Experiment2 (SSFs 1). Barcoded paired-end run was performed in SRX098212 by AB SOLiD System 3.0. 35 bp F3 (mate 1) run contains genomic sequences. 10 bp R2 (mate 2) run contains 6 bp barcoded sequences (first 6 bp are barcode in 10 bp R3 paired-end sequences). SRX098212 contains the following 2 runs with indicated barcode sequences: Run1. SRR346368 (1.8 Gb) contains two samples: ChIP-exo Reb1 (biological replicate 1, GGGCTT) and ChIP-exo Gal4 (biological replicate 1, TAGCGT).

We only want to map the Gal4 reads in our subsequent analysis. Hence, we want to sort out and make a new file of the genomic sequences F3 (mate 1) that match the Gal4 barcode TAGCGT. Thus removing those that correspond to the Reb1 data.

The journal article was unclear how they did this step so I made a custom Python script to implement this approach. One thing to keep in mind about this program is that it is very stringent in that the barcode has to be an exact match at the start of mate 2.

We’ll get the script from among a batch of sequence analysis scripts I have at Github.

git clone https://github.com/fomightez/sequencework.git

Then to make it easy we’ll copy the particular script into our current working directory, which we’ll specify via . in the line below.
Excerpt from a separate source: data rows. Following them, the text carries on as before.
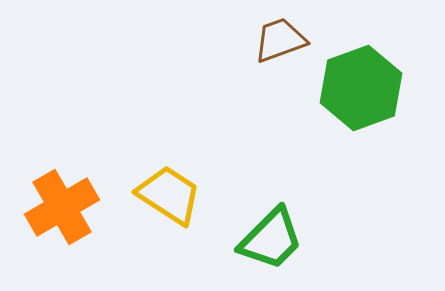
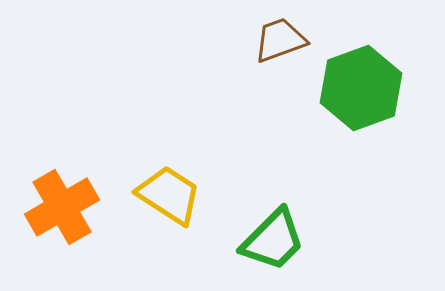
green trapezoid: moved 2 px right, 1 px down
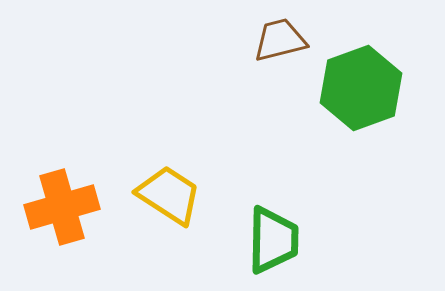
brown trapezoid: rotated 6 degrees clockwise
orange cross: rotated 14 degrees clockwise
green trapezoid: rotated 44 degrees counterclockwise
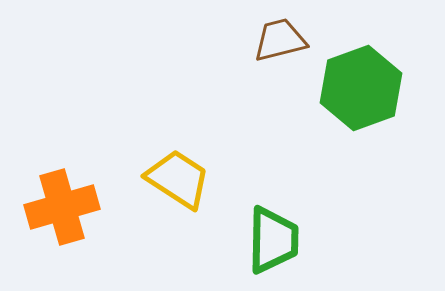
yellow trapezoid: moved 9 px right, 16 px up
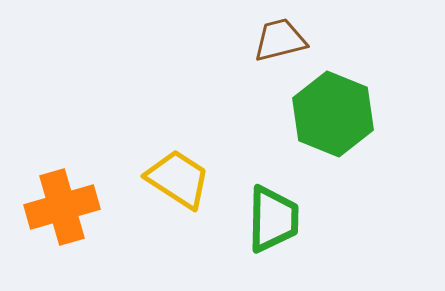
green hexagon: moved 28 px left, 26 px down; rotated 18 degrees counterclockwise
green trapezoid: moved 21 px up
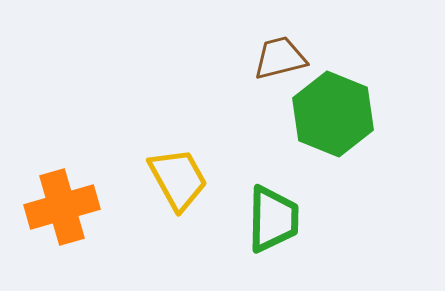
brown trapezoid: moved 18 px down
yellow trapezoid: rotated 28 degrees clockwise
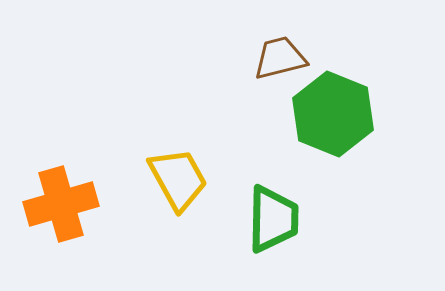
orange cross: moved 1 px left, 3 px up
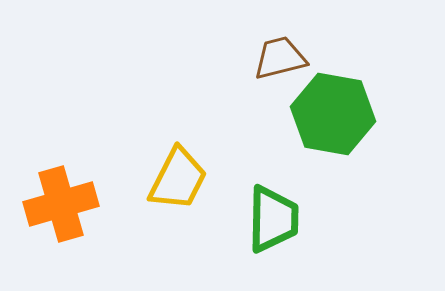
green hexagon: rotated 12 degrees counterclockwise
yellow trapezoid: rotated 56 degrees clockwise
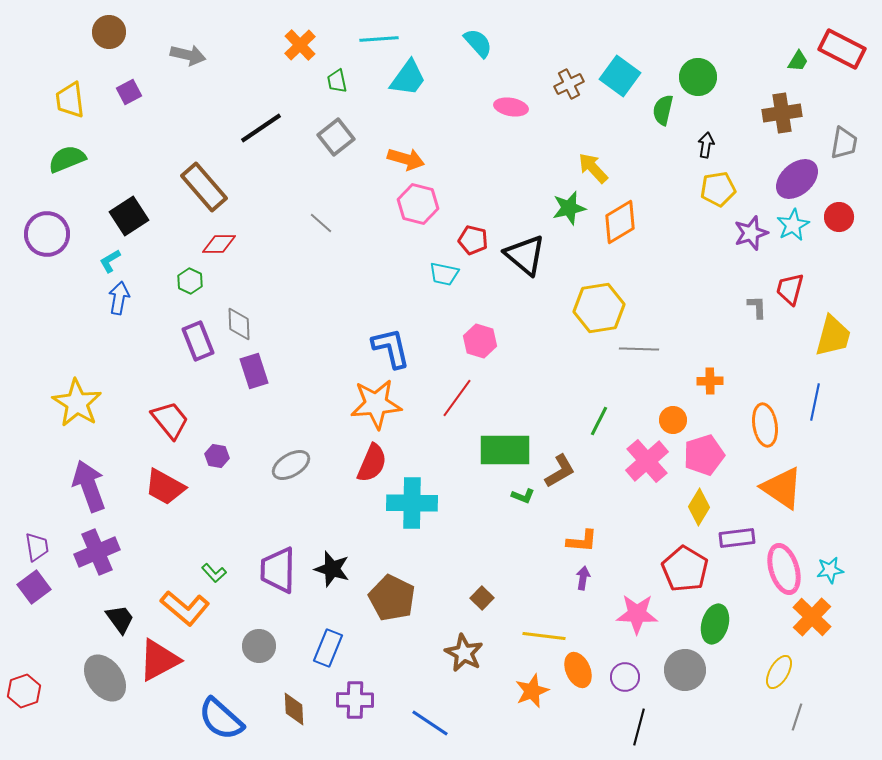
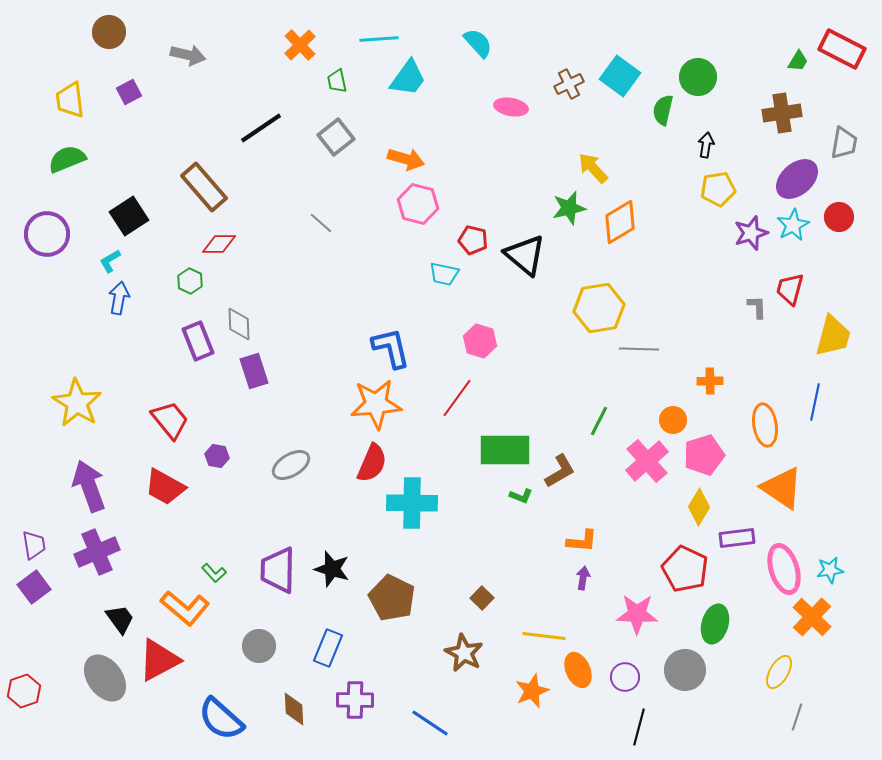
green L-shape at (523, 496): moved 2 px left
purple trapezoid at (37, 547): moved 3 px left, 2 px up
red pentagon at (685, 569): rotated 6 degrees counterclockwise
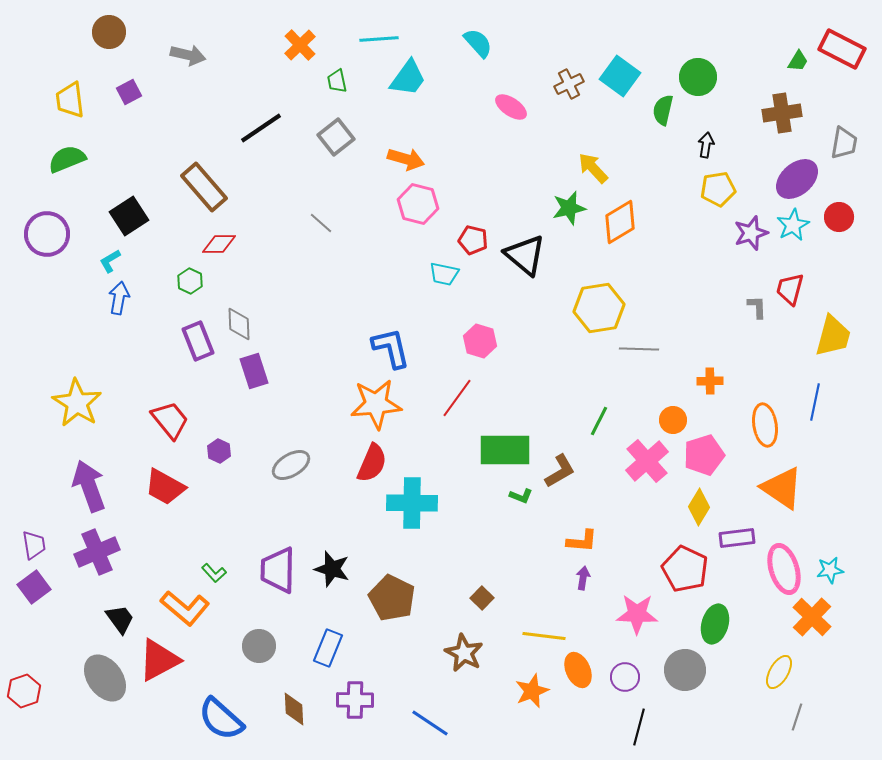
pink ellipse at (511, 107): rotated 24 degrees clockwise
purple hexagon at (217, 456): moved 2 px right, 5 px up; rotated 15 degrees clockwise
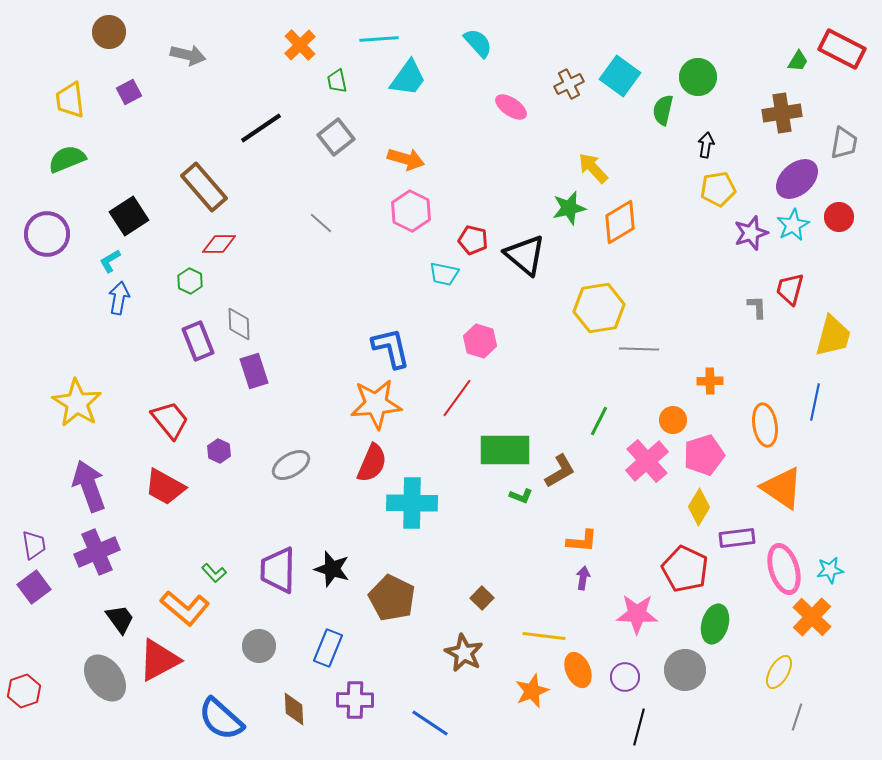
pink hexagon at (418, 204): moved 7 px left, 7 px down; rotated 12 degrees clockwise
cp sequencework/SOLiD/split_SOLiD_reads.py .

With the data and the script in the same directory, enter on the command line

python split_SOLiD_reads.py SRR346368.fastq TAGCGT 10

It will take about 15 to twenty minutes to run.

For the sake of time, we are not going to concern ourselves much with the details of the script today. If you want to continue your exploration of coding with Python that we started in the first session, I’d suggest you look over the implementation of the sorting described above here. The main code is way at the bottom, and keep in mind this is a fairly advanced script only because it includes several bells and whistles, such as a built-in debugging option, a usage guide, and reading arguments from the command line. The link is actually for the code for a simpler version of the script we used today. The one we used has an extra check built in to make sure the sets of reads always matched up based on the annotation for each read. The documentation for both scripts can be found here.

Upon completion of the script running and processing the data, you should see something very similar to below. Make sure your collected reads count is similar (hopefully, even exactly the same).

root@ip-10-169-123-185:/usr/workshop# python split_SOLiD_reads.py SRR346368.fastq TAGCGT 10
Reading in your FASTQ file...
Concluded.
46798614.0 read pairs analyzed. A grand total of 93597228 reads.
180054 reads collected based on barcode.
The file SRR346368_TAGCGT.fastq has been created in same directory as the input file.